• **WHAT IS REQUIRED**: Go through the entries below. Copy out every line that contains "provided".

• **MATERIAL FOR THE TASK**:
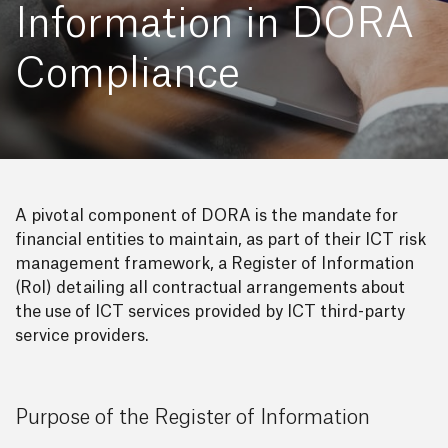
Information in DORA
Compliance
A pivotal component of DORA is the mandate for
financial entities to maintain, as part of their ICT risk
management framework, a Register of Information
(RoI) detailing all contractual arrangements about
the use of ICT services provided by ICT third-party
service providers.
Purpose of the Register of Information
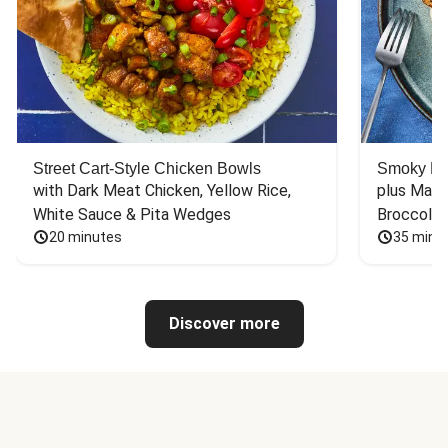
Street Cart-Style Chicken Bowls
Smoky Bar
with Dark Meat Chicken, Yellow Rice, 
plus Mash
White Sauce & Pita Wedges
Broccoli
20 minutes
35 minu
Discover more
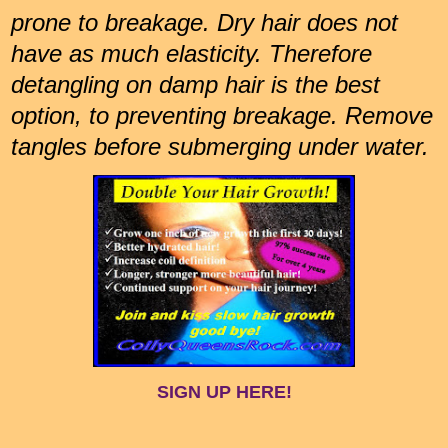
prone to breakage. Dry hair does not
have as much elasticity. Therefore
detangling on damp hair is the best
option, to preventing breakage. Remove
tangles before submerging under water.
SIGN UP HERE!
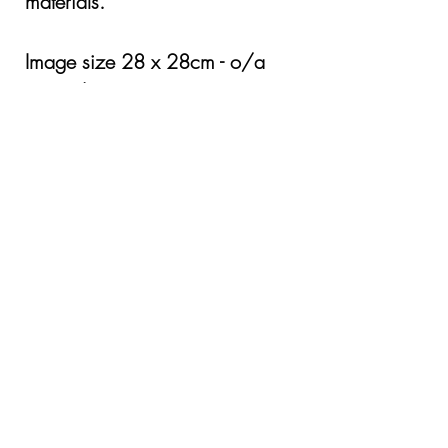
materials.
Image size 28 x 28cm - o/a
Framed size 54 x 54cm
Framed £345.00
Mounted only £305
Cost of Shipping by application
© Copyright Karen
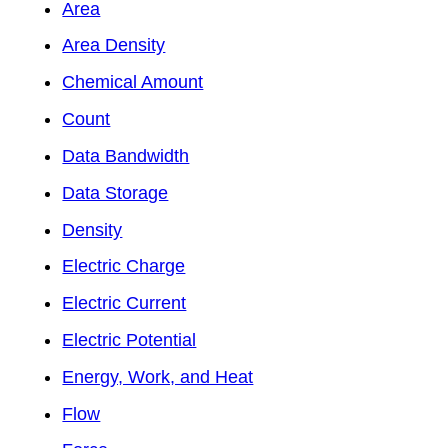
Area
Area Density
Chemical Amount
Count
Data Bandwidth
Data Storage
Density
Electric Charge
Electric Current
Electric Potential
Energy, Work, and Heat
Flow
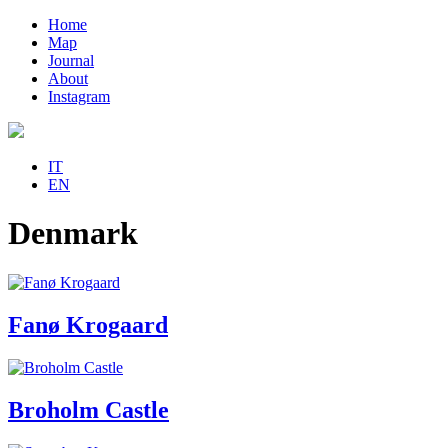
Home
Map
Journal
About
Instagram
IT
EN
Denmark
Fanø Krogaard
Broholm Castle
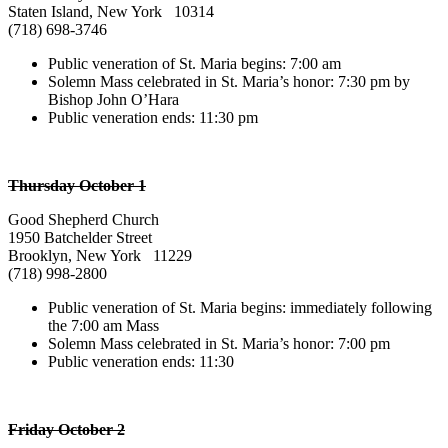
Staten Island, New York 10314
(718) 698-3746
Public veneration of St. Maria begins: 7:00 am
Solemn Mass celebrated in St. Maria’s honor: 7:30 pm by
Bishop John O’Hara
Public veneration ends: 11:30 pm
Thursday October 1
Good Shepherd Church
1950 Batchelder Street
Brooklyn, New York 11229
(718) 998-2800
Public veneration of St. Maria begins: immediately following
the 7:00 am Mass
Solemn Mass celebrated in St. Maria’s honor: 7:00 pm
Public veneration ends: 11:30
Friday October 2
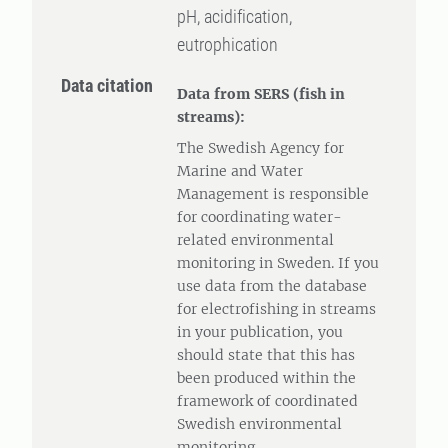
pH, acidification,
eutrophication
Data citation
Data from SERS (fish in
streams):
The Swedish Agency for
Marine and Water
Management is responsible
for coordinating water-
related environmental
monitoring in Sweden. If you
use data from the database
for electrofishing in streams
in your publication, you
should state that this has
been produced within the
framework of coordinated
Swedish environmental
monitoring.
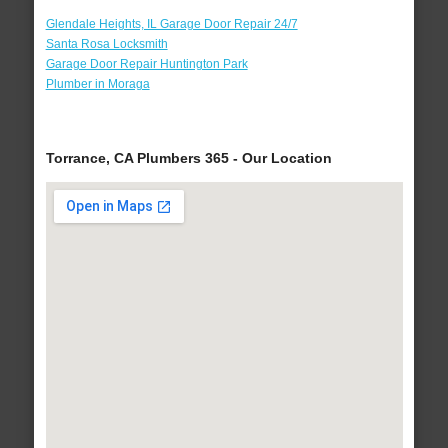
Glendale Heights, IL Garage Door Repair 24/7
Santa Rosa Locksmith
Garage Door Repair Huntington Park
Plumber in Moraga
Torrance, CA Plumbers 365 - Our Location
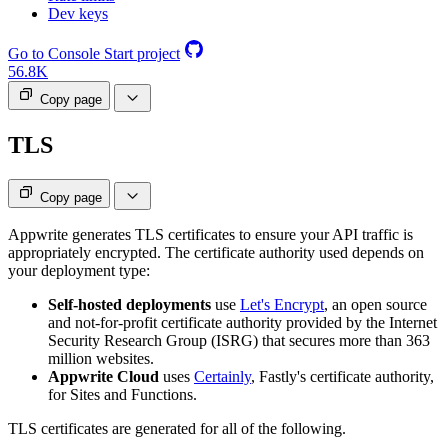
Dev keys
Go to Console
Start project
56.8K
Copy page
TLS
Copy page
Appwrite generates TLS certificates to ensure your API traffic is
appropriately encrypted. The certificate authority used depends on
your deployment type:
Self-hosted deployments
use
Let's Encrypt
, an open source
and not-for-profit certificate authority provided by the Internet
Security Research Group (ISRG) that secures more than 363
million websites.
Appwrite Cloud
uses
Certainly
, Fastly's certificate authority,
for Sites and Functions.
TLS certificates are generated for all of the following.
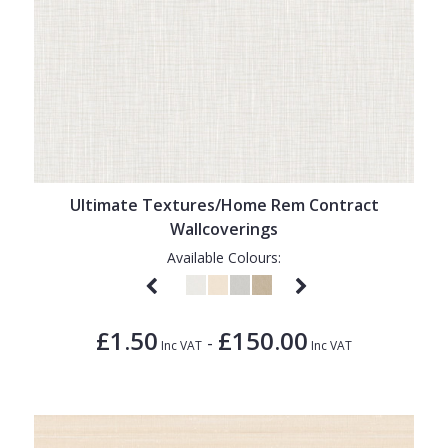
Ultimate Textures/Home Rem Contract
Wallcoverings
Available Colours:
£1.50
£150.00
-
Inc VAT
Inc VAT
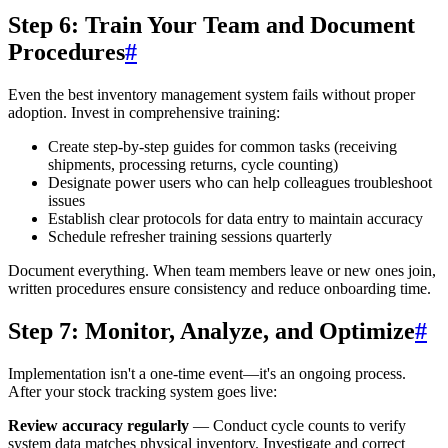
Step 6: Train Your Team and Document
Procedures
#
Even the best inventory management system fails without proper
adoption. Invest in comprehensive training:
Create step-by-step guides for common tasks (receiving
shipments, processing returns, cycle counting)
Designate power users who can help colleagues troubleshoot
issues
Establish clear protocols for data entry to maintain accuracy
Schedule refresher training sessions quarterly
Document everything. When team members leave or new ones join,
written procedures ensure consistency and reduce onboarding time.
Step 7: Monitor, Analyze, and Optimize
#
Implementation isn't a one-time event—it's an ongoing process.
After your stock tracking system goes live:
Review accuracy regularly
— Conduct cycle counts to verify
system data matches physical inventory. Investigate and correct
==
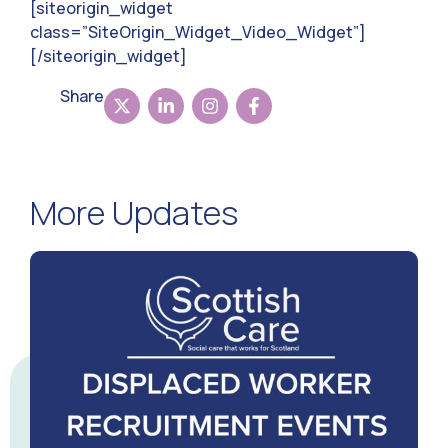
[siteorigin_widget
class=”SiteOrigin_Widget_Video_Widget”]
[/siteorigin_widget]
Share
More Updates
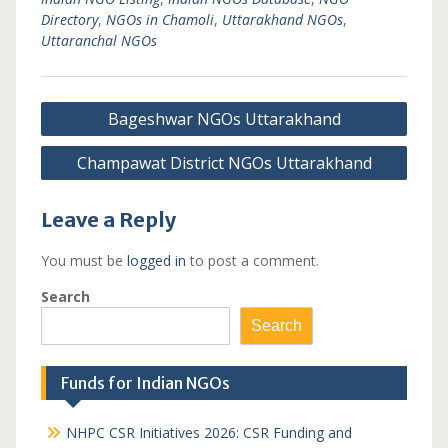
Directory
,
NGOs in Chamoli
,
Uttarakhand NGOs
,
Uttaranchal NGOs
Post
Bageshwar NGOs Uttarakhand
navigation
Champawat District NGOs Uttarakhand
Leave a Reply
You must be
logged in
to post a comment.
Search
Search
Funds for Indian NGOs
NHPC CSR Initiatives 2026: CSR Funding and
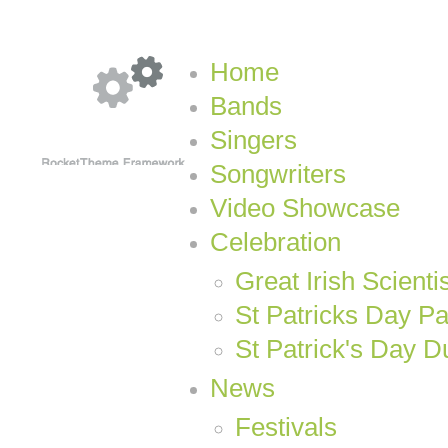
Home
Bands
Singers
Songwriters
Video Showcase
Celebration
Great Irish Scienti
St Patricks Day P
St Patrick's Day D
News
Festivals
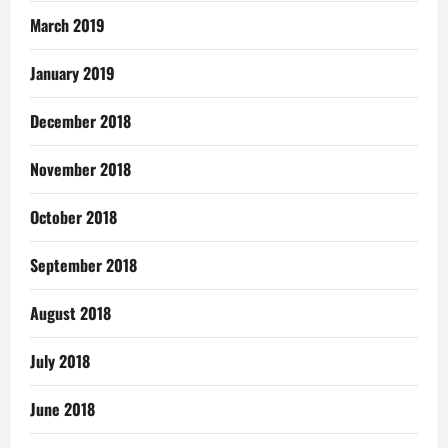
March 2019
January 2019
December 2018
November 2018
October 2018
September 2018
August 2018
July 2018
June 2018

• **TASK RESPONSE**:
the use of ICT services provided by ICT third-party
and not-for-profit certificate authority provided by the Internet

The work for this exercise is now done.